Isabel stared back, unflinching. “It could be worse.”
“I’m sure it could. And I could walk away. Good luck finding the Wardens then.”
“Good luck becoming whole. Good luck with the Riven.”
They stared at each other for a long moment. April kept her fear shoved down deep. If Isabel wouldn’t flinch, neither would she. She would be brave. But the truth was, Isabel was the best chance she had at finding the missing piece, if it still existed. And as for the Riven . . .
“I’m going to sleep now,” April announced. “In the morning, I’ll decide whether to go back home or not.”
“You can’t go home, and you know it.” Before April could protest, Isabel pointed to the vine against April’s skin. “You don’t have a choice. Tan’ji don’t have a choice. You’ll keep searching for the missing piece forever.” She lay back on her blanket
and rolled onto her side, her back to April.
April sat there, watching the woman breathe, trying to convince herself that Isabel was wrong. But of course, she wasn’t wrong. Somewhere far off, an owl’s call sounded, first loud and then soft. The change in volume was an illusion to fool prey, April knew. The owl was only pretending to move away. The thought made her remember Isabel’s words: “When the Wardens don’t want to be found, they can’t be found.”
April had asked her why she wanted to find the Wardens so badly. But maybe she should have asked a different question.
Why didn’t the Wardens want Isabel to find them?
April couldn’t quite make herself ask it out loud. Instead she said quietly, “What did the Wardens do to you?”
Isabel shrugged. She wrapped her arms around herself. The owl called again, softer still. “They made me who I am,” Isabel said simply. “That’s what they do.”
CHAPTER FOURTEEN
Closer
“I’M TELLING YOU,” CHLOE SAID, FOR LIKE THE SEVENTH TIME, “that was brilliant.”

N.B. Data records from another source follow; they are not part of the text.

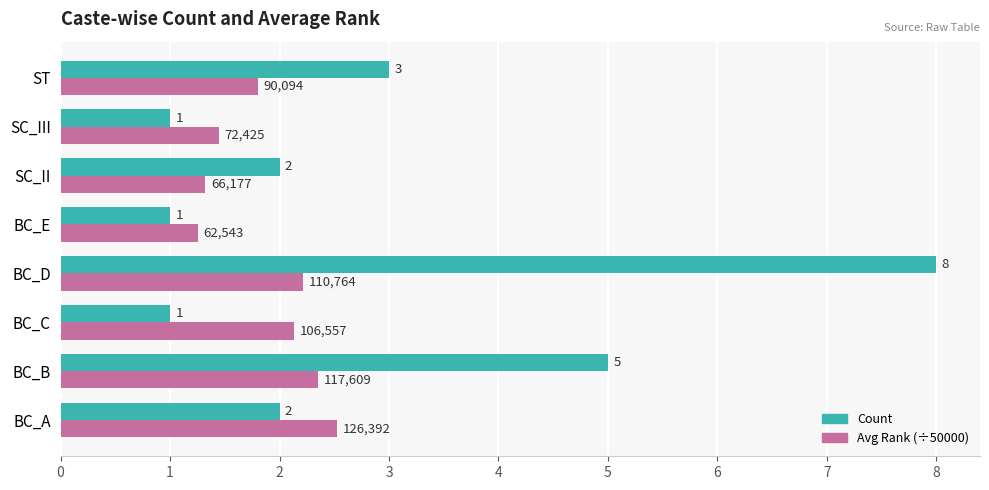

How many categories are shown in the chart?

8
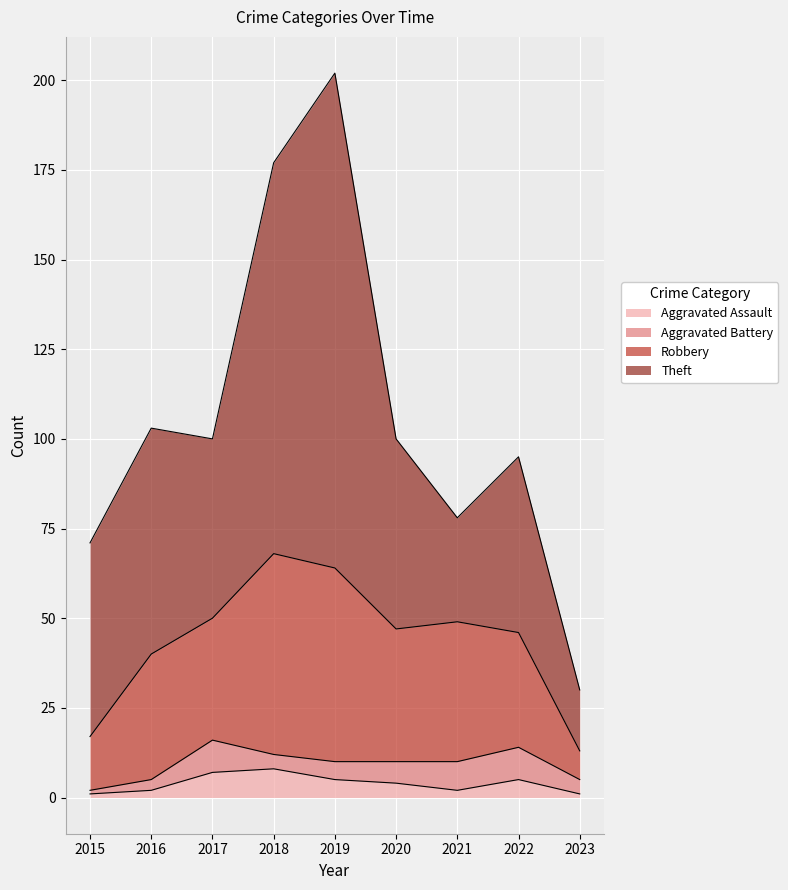

What is the sum of all Theft values?

562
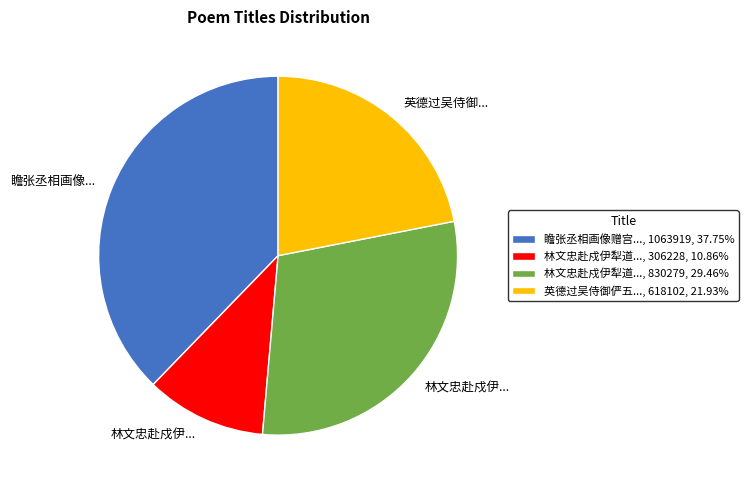

Do 林文忠赴戍伊犁道..., 306228, 10.86% and 英德过吴侍御俨五..., 618102, 21.93% together represent more than half of the pie?

No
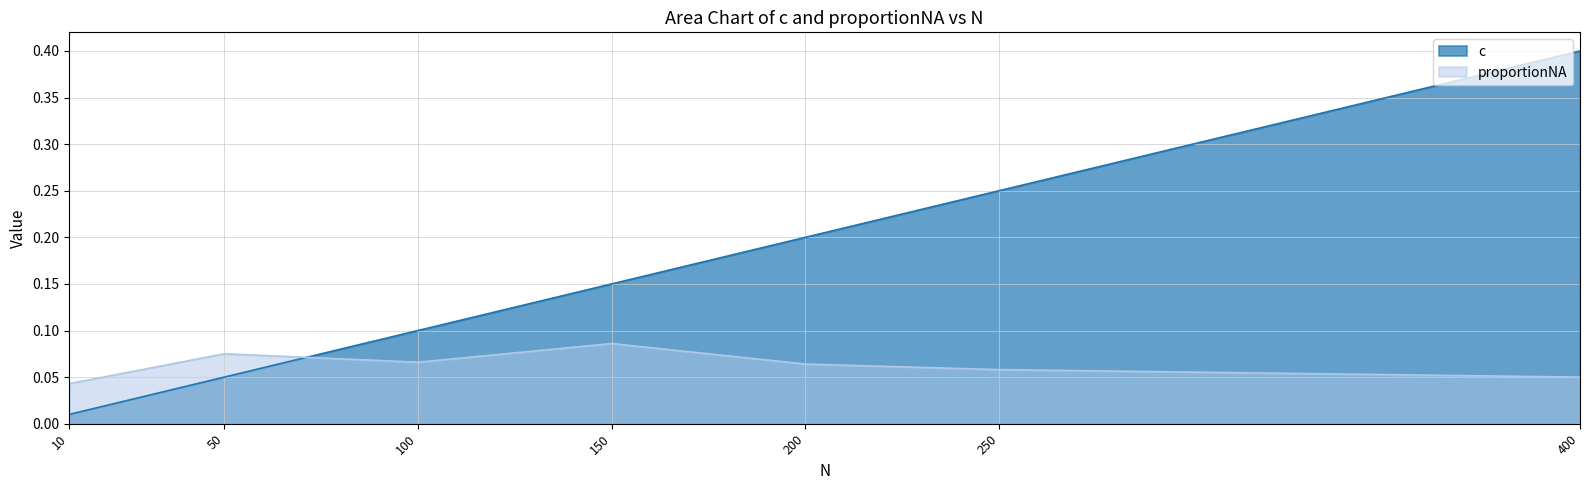

Reading right to left, what are all the values shown in this chart?

c: 400=0.4	250=0.2	200=0.2	150=0.1	100=0.1	50=0.1	10=0.0
proportionNA: 400=0.1	250=0.1	200=0.1	150=0.1	100=0.1	50=0.1	10=0.0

Horace forced a smile. They stood in his driveway, where Beck had dropped them off after leaving the Warren. It was 9:30, long past dinnertime, but food could not have been further from Horace’s mind. A part of him swelled proudly with the notion that sending the daktan through the box had been clever. Inspired, even. The Keeper of the Tan’ji from which the little black flower had been taken could not possibly track the daktan down now. Not while it was traveling. The Keeper would be utterly lost, and—for the time being, at least—the Wardens were safe. And it was all thanks to Horace.
Or was it?
“Brilliant,” Horace repeated. “Right.” Without Mr. Meister’s trickery and Brian’s gossip, would he even have stumbled across the mystery of the silver sun? Would he have thought to send the daktan? For all he knew, sending the daktan was precisely what Mr. Meister had hoped he would do. “My Tan’ji has a power I know nothing about. That’s how brilliant I am.”